Recent data have indicated the emerging role of glomerular autophagy in diabetic kidney disease. We aimed to assess the effect of the SGLT2 inhibitor empagliflozin, the DPP4 inhibitor linagliptin, and their combination, on glomerular autophagy in a model of type 2 diabetes. Eight-week-old male db/db mice were randomly assigned to treatment with empagliflozin, linagliptin, empagliflozin–linagliptin or vehicle for 8 weeks. Age-matched non-diabetic db/+ mice acted as controls. To estimate glomerular autophagy, immunohistochemistry for beclin-1 and LAMP-1 was performed. Podocyte autophagy was assessed by counting the volume density (Vv) of autophagosomes, lysosomes and autolysosomes by transmission electron microscopy.

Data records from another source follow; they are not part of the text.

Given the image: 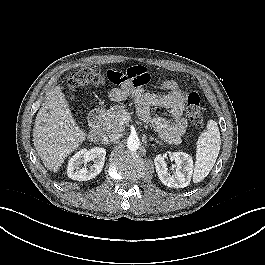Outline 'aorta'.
<instances>
[{
  "label": "aorta",
  "mask_w": 265,
  "mask_h": 265,
  "mask_svg": "<svg viewBox=\"0 0 265 265\" xmlns=\"http://www.w3.org/2000/svg\"><path fill=\"white\" fill-rule=\"evenodd\" d=\"M140 146V140L136 136H131L127 140V148L131 151H136L138 150Z\"/></svg>",
  "instance_id": "obj_1"
}]
</instances>
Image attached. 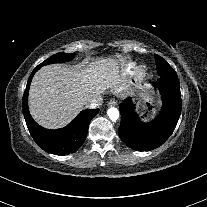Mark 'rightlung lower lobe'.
Returning a JSON list of instances; mask_svg holds the SVG:
<instances>
[{
  "label": "right lung lower lobe",
  "mask_w": 207,
  "mask_h": 207,
  "mask_svg": "<svg viewBox=\"0 0 207 207\" xmlns=\"http://www.w3.org/2000/svg\"><path fill=\"white\" fill-rule=\"evenodd\" d=\"M39 67L40 66H37L29 77L23 97V114L29 132L35 142L47 152L60 155L74 153L84 142L89 122L97 114L98 110L87 109L82 111L72 123L60 130L53 131L41 128L33 121L27 109L29 83L33 74Z\"/></svg>",
  "instance_id": "1"
}]
</instances>
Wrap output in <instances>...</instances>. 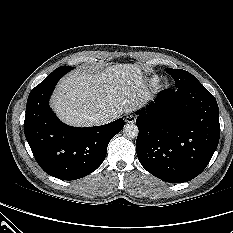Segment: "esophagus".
<instances>
[{"mask_svg":"<svg viewBox=\"0 0 233 233\" xmlns=\"http://www.w3.org/2000/svg\"><path fill=\"white\" fill-rule=\"evenodd\" d=\"M135 120H136V116H135V115H132V114H128V115H126V117H125V121H126L127 123H134Z\"/></svg>","mask_w":233,"mask_h":233,"instance_id":"1","label":"esophagus"}]
</instances>
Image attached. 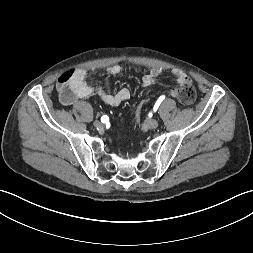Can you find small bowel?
<instances>
[{"mask_svg": "<svg viewBox=\"0 0 253 253\" xmlns=\"http://www.w3.org/2000/svg\"><path fill=\"white\" fill-rule=\"evenodd\" d=\"M110 75H119L122 72V67L120 65H112L107 69ZM162 68L153 67L149 73L145 74L141 78V85L143 87H148L154 84L158 77L162 74ZM175 77L177 85L181 88L185 85H191V80L181 70L175 69L172 71ZM87 72L84 69H75L72 71V77L69 82V93L67 96H62L61 101L64 105H73L79 99L89 98L93 95L98 96L105 104L115 107L119 106L123 102L127 101L130 96V90L127 88H122L117 92L110 94L107 93L101 86L92 87L86 82ZM172 97H177L178 89L174 88L170 91Z\"/></svg>", "mask_w": 253, "mask_h": 253, "instance_id": "c3829d8e", "label": "small bowel"}]
</instances>
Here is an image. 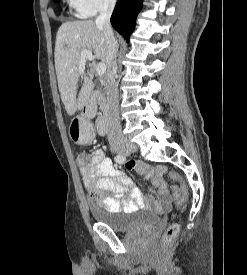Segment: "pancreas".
I'll return each instance as SVG.
<instances>
[{"mask_svg":"<svg viewBox=\"0 0 247 275\" xmlns=\"http://www.w3.org/2000/svg\"><path fill=\"white\" fill-rule=\"evenodd\" d=\"M98 104H99V109L102 112H105L107 110L108 104H107V100L103 95H99L97 98Z\"/></svg>","mask_w":247,"mask_h":275,"instance_id":"1","label":"pancreas"}]
</instances>
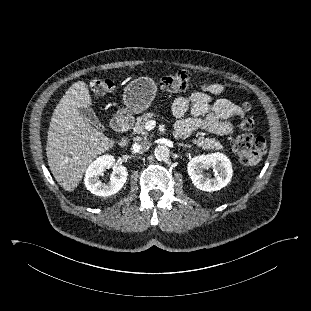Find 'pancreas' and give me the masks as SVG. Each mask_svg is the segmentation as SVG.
I'll return each mask as SVG.
<instances>
[{"instance_id":"obj_1","label":"pancreas","mask_w":311,"mask_h":311,"mask_svg":"<svg viewBox=\"0 0 311 311\" xmlns=\"http://www.w3.org/2000/svg\"><path fill=\"white\" fill-rule=\"evenodd\" d=\"M154 112H149L142 117L137 119V122L133 128L134 133L136 134H142L146 135V132L144 131L145 129V124L150 121L151 118L155 117ZM193 143L196 144L198 147H201L204 150H223V145L215 140L214 138H204L203 136L194 139Z\"/></svg>"}]
</instances>
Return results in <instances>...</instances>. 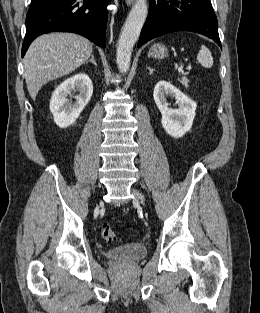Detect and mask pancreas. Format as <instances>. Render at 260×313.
<instances>
[{
  "mask_svg": "<svg viewBox=\"0 0 260 313\" xmlns=\"http://www.w3.org/2000/svg\"><path fill=\"white\" fill-rule=\"evenodd\" d=\"M180 82H181L185 87H188L189 80L187 79V77H182V78L180 79Z\"/></svg>",
  "mask_w": 260,
  "mask_h": 313,
  "instance_id": "1",
  "label": "pancreas"
}]
</instances>
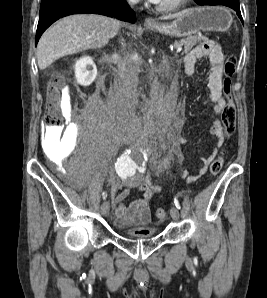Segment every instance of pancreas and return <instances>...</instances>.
I'll use <instances>...</instances> for the list:
<instances>
[{
    "label": "pancreas",
    "instance_id": "cf45deb5",
    "mask_svg": "<svg viewBox=\"0 0 267 298\" xmlns=\"http://www.w3.org/2000/svg\"><path fill=\"white\" fill-rule=\"evenodd\" d=\"M203 36H191L186 39H182L181 41H175L174 46L175 47H182L184 46L183 53H188L193 46H195L198 42L203 40Z\"/></svg>",
    "mask_w": 267,
    "mask_h": 298
}]
</instances>
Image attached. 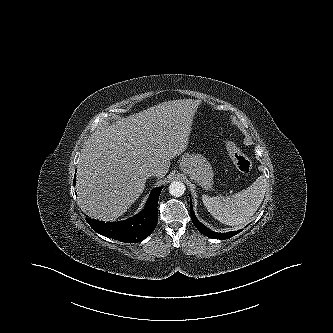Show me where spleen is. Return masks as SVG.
<instances>
[{
  "label": "spleen",
  "instance_id": "obj_1",
  "mask_svg": "<svg viewBox=\"0 0 333 333\" xmlns=\"http://www.w3.org/2000/svg\"><path fill=\"white\" fill-rule=\"evenodd\" d=\"M267 180L259 176L248 188L232 197L202 196L208 212L219 222L229 226H241L248 222L260 207L266 190Z\"/></svg>",
  "mask_w": 333,
  "mask_h": 333
}]
</instances>
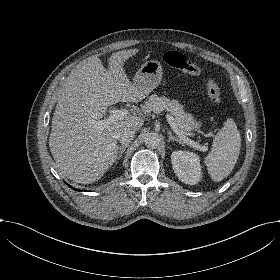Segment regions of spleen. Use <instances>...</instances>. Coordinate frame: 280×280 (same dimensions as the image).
Masks as SVG:
<instances>
[{
  "label": "spleen",
  "mask_w": 280,
  "mask_h": 280,
  "mask_svg": "<svg viewBox=\"0 0 280 280\" xmlns=\"http://www.w3.org/2000/svg\"><path fill=\"white\" fill-rule=\"evenodd\" d=\"M241 149V135L236 123L228 119L213 140V152L207 159L209 174L220 181L233 170Z\"/></svg>",
  "instance_id": "1"
}]
</instances>
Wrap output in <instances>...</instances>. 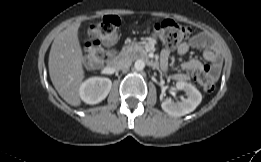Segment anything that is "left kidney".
Masks as SVG:
<instances>
[{
	"instance_id": "5707ae66",
	"label": "left kidney",
	"mask_w": 261,
	"mask_h": 162,
	"mask_svg": "<svg viewBox=\"0 0 261 162\" xmlns=\"http://www.w3.org/2000/svg\"><path fill=\"white\" fill-rule=\"evenodd\" d=\"M176 88L185 91L187 98L176 102L167 99L162 102V109L169 115L176 117L184 116L194 111L202 101L201 93L192 84L184 81H178Z\"/></svg>"
}]
</instances>
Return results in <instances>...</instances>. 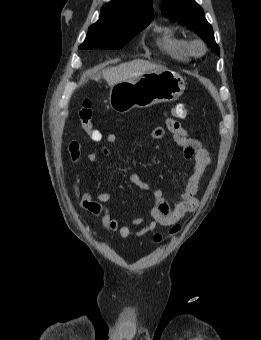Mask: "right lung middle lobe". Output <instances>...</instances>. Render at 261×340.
Returning a JSON list of instances; mask_svg holds the SVG:
<instances>
[{"label":"right lung middle lobe","instance_id":"obj_1","mask_svg":"<svg viewBox=\"0 0 261 340\" xmlns=\"http://www.w3.org/2000/svg\"><path fill=\"white\" fill-rule=\"evenodd\" d=\"M151 21L100 20L91 25L80 49H119L135 34L149 25Z\"/></svg>","mask_w":261,"mask_h":340}]
</instances>
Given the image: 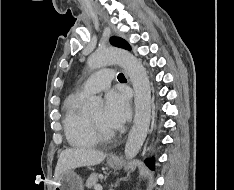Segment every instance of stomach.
<instances>
[{
    "label": "stomach",
    "instance_id": "0dacf381",
    "mask_svg": "<svg viewBox=\"0 0 234 190\" xmlns=\"http://www.w3.org/2000/svg\"><path fill=\"white\" fill-rule=\"evenodd\" d=\"M110 167L120 166V160L108 161ZM82 179L73 170L63 172L56 180L54 190H82Z\"/></svg>",
    "mask_w": 234,
    "mask_h": 190
}]
</instances>
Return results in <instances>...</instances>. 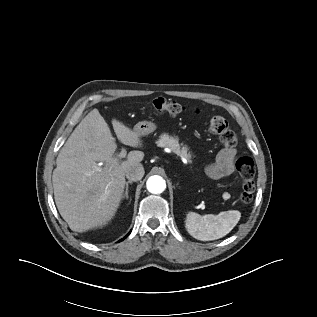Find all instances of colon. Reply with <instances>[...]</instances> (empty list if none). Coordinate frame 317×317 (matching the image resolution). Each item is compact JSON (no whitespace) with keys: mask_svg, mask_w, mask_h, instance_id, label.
I'll return each instance as SVG.
<instances>
[{"mask_svg":"<svg viewBox=\"0 0 317 317\" xmlns=\"http://www.w3.org/2000/svg\"><path fill=\"white\" fill-rule=\"evenodd\" d=\"M153 108L161 114L175 116L180 114L184 108L180 103L165 98L153 100ZM209 131L217 135L220 143L225 148H233L237 143L236 134L229 128L228 122L222 116L214 115L208 121ZM236 170L243 179V187L240 199L243 203L251 202L255 192V164L252 158L243 156L236 161Z\"/></svg>","mask_w":317,"mask_h":317,"instance_id":"5ec220e1","label":"colon"}]
</instances>
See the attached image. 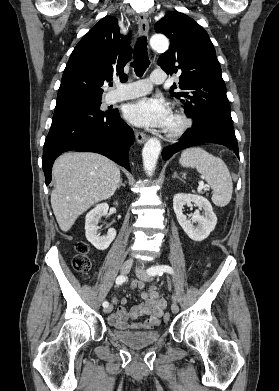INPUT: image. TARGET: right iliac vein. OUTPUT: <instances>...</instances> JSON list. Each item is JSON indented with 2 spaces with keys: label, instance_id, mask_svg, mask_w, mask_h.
Here are the masks:
<instances>
[{
  "label": "right iliac vein",
  "instance_id": "right-iliac-vein-1",
  "mask_svg": "<svg viewBox=\"0 0 279 391\" xmlns=\"http://www.w3.org/2000/svg\"><path fill=\"white\" fill-rule=\"evenodd\" d=\"M132 264H133L132 259H127L126 261H124V263L121 266V274L127 275L132 267ZM112 309H113V306L109 305V306L105 307L103 311H104V313H110L112 311Z\"/></svg>",
  "mask_w": 279,
  "mask_h": 391
}]
</instances>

LC3B and LAMP-1, autophagy markers, and caspase-3 and Bcl-2, apoptotic markers, were evaluated in renal cortex by western blot. Vehicle-treated db/db mice had weak glomerular staining for beclin-1 and LAMP-1 and reduced Vv of autophagosomes, autolysosomes and lysosomes in podocytes. Empagliflozin and linagliptin, both as monotherapy and in combination, enhanced the areas of glomerular staining for beclin-1 and LAMP-1 and increased Vv of autophagosomes and autolysosomes in podocytes. Renal LC3B and Bcl-2 were restored in actively treated animals. LAMP-1 expression was enhanced in the empagliflozin group; caspase-3 expression decreased in the empagliflozin–linagliptin group only. Mesangial expansion, podocyte foot process effacement and urinary albumin excretion were mitigated by both agents. The data provide further explanation for the mechanism of the renoprotective effect of SGLT2 inhibitors and DPP4 inhibitors in diabetes.